We map the entire PDB into the process, and then when reading various streams, in order to guarantee that we have certain structures in a contiguous format, we read them out of the stream and order them appropriately, essentially copying the bytes.
This is incredibly memory inefficient, as it essentially means that loading a PDB into memory will use roughly double the file size since almost all important data structures are copied.
To address this, I've introduced a number of steps:
- Introduce a class called StreamView. This is analagous to an ArrayRef. It provides a limited window on top of a larger stream (which can be any type of stream, including another StreamView. This is useful for constraining stream operations to specific substreams or fields, for example when one large stream is broken into multiple logical sections.

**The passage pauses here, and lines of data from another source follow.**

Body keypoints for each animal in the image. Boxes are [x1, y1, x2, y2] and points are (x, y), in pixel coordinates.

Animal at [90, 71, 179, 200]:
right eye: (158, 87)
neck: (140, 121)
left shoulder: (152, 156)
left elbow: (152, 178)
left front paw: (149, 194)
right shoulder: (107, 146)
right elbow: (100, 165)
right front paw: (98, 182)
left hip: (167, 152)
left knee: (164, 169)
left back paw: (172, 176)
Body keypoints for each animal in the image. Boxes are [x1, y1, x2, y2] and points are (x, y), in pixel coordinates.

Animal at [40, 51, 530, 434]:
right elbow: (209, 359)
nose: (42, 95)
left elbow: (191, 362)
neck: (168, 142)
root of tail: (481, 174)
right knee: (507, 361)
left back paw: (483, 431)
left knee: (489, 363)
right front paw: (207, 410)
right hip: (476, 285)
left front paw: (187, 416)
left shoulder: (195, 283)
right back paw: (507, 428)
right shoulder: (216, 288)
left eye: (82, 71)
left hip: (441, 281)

- Introduce a set of 3 "stream data structures". These are currently StreamString, FixedStreamArray<T>, and VarStreamArray. These classes all share the same underlying purpose: Try to return references to values in the source byte stream if it can be done contiguously, but if not, copy them into temporary storage. The first one wraps a String, the second one wraps an array of fixed size records, and the third one wraps an array of variable length records. VarStreamArray will prove particularly useful, because in order to return a reference to the data in the source byte stream, the entire array need not be contiguous, only the single record being requested.

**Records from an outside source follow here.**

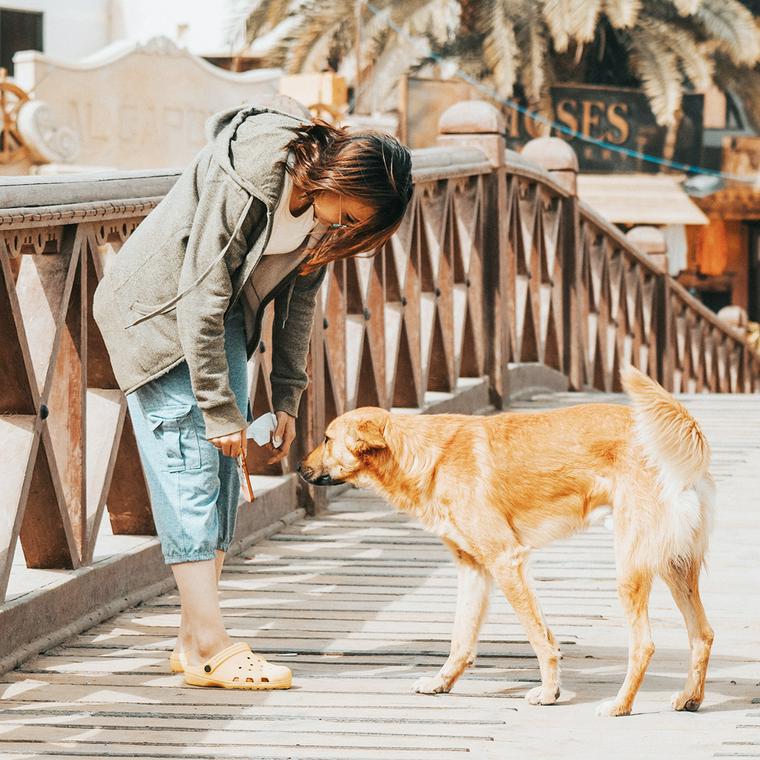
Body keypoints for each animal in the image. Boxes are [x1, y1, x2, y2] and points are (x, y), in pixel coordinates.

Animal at [300, 366, 716, 712]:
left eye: (326, 438)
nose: (301, 468)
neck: (424, 456)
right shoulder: (474, 569)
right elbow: (463, 639)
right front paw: (441, 683)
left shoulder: (506, 561)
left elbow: (538, 638)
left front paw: (549, 693)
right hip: (675, 567)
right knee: (702, 635)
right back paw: (689, 698)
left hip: (631, 569)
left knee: (644, 644)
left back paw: (620, 706)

- Update the StreamReader class to be able to read values of type StreamString, FixedStreamArray<T>, and VarStreamArray.
I updated DBIStream to use these new classes in a number of places, but currently there is not much memory savings because it's not yet being used on the type and symbol records stream, which comprise 95% of the file size. I plan to do that in a subsequent patch but I just wanted to get the infrastructure in place first.
Is "discontiguous blocks in a file" better?